(Data excerpts)
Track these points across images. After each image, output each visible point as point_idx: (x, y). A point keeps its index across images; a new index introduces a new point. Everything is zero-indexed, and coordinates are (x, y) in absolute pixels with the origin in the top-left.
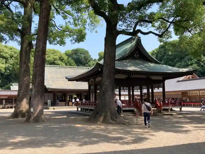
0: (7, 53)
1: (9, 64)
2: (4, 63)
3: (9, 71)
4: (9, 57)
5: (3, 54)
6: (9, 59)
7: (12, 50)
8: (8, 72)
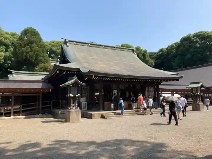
0: (7, 38)
1: (10, 53)
2: (3, 51)
3: (10, 62)
4: (10, 44)
5: (1, 39)
6: (10, 46)
7: (15, 36)
8: (9, 64)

* [WHAT IS EXPECTED]
All of the data gets printed again exactly; the pictures do not.

* [SOLUTION FOR THIS TASK]
Track these points across images. After each image, output each visible point as point_idx: (x, y). A point keeps its index across images; a new index introduces a new point. Everything is zero-indexed, and coordinates are (x, y) in absolute pixels with the origin in the top-left.
0: (7, 53)
1: (9, 64)
2: (4, 63)
3: (9, 71)
4: (9, 57)
5: (3, 54)
6: (9, 59)
7: (12, 50)
8: (8, 72)
0: (7, 38)
1: (10, 53)
2: (3, 51)
3: (10, 62)
4: (10, 44)
5: (1, 39)
6: (10, 46)
7: (15, 36)
8: (9, 64)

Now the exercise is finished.